(PROBLEM DESCRIPTION) In the listing below, identify each line with the word "personal" and return those lines.

(GIVEN ENTRIES)
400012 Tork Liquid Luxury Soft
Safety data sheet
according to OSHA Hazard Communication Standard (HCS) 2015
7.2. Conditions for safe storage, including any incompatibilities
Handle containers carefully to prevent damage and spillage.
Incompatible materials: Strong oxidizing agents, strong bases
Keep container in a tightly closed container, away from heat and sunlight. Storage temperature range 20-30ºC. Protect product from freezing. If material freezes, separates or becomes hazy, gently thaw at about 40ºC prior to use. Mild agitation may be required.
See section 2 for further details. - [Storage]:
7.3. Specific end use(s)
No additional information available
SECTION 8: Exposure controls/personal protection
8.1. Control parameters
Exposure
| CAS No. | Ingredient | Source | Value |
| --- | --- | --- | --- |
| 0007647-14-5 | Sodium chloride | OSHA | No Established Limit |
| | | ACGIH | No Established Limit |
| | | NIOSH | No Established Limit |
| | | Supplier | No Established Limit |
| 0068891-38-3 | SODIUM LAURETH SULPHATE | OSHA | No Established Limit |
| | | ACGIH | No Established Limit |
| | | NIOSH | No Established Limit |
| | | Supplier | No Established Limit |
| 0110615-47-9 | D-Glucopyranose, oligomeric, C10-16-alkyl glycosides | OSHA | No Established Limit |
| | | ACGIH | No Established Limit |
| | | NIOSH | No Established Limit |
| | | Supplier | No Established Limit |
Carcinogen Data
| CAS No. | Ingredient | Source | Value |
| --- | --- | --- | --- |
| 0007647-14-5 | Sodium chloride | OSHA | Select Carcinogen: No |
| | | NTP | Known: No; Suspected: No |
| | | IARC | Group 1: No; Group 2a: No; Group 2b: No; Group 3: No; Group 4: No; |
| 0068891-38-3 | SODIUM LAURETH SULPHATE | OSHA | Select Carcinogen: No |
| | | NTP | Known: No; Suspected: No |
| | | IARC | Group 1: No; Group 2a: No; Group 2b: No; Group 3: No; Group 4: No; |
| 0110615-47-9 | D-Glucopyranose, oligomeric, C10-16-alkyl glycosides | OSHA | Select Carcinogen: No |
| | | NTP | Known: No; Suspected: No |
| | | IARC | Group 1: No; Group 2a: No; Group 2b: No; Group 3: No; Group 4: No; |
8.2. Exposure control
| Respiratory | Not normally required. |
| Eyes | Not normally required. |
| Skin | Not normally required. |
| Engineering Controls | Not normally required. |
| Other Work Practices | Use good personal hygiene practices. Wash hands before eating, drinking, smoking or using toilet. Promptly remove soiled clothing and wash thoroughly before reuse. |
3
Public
==
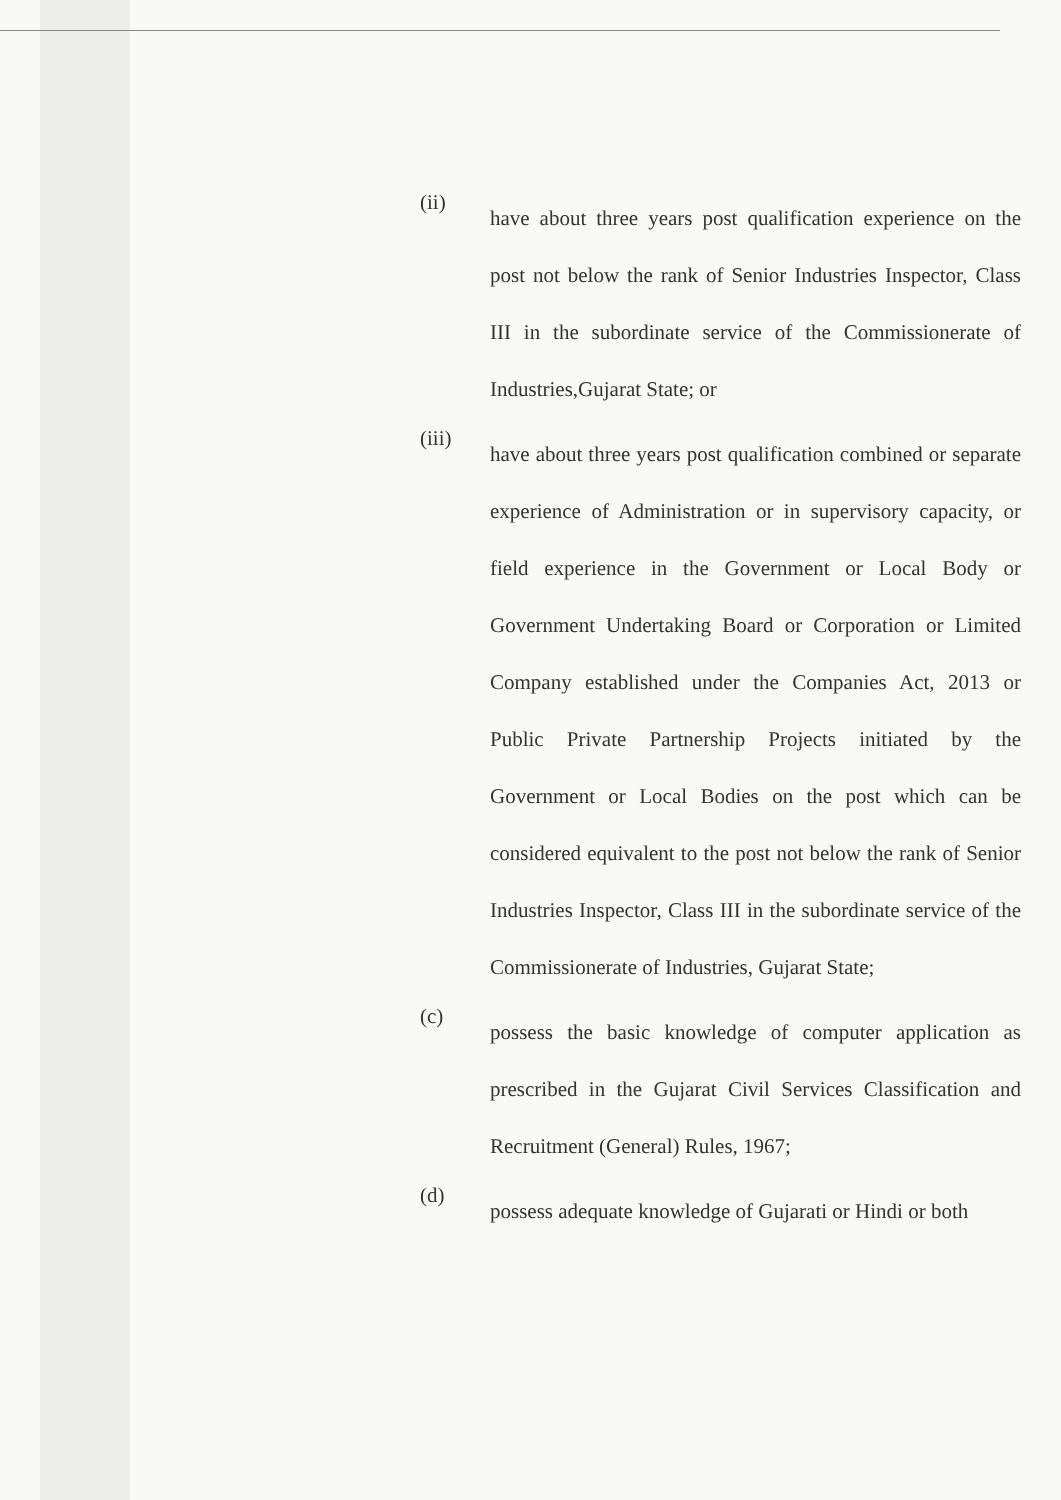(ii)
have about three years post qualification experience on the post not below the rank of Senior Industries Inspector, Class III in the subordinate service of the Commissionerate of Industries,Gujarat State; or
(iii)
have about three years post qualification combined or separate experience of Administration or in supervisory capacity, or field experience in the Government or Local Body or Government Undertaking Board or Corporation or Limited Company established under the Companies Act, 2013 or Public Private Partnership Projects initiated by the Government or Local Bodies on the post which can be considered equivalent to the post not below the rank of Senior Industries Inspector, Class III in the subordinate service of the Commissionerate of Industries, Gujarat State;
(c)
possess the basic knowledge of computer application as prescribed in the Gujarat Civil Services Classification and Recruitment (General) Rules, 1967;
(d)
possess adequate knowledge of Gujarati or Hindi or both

(ANSWER TO THIS PROBLEM)
SECTION 8: Exposure controls/personal protection
| Other Work Practices | Use good personal hygiene practices. Wash hands before eating, drinking, smoking or using toilet. Promptly remove soiled clothing and wash thoroughly before reuse. |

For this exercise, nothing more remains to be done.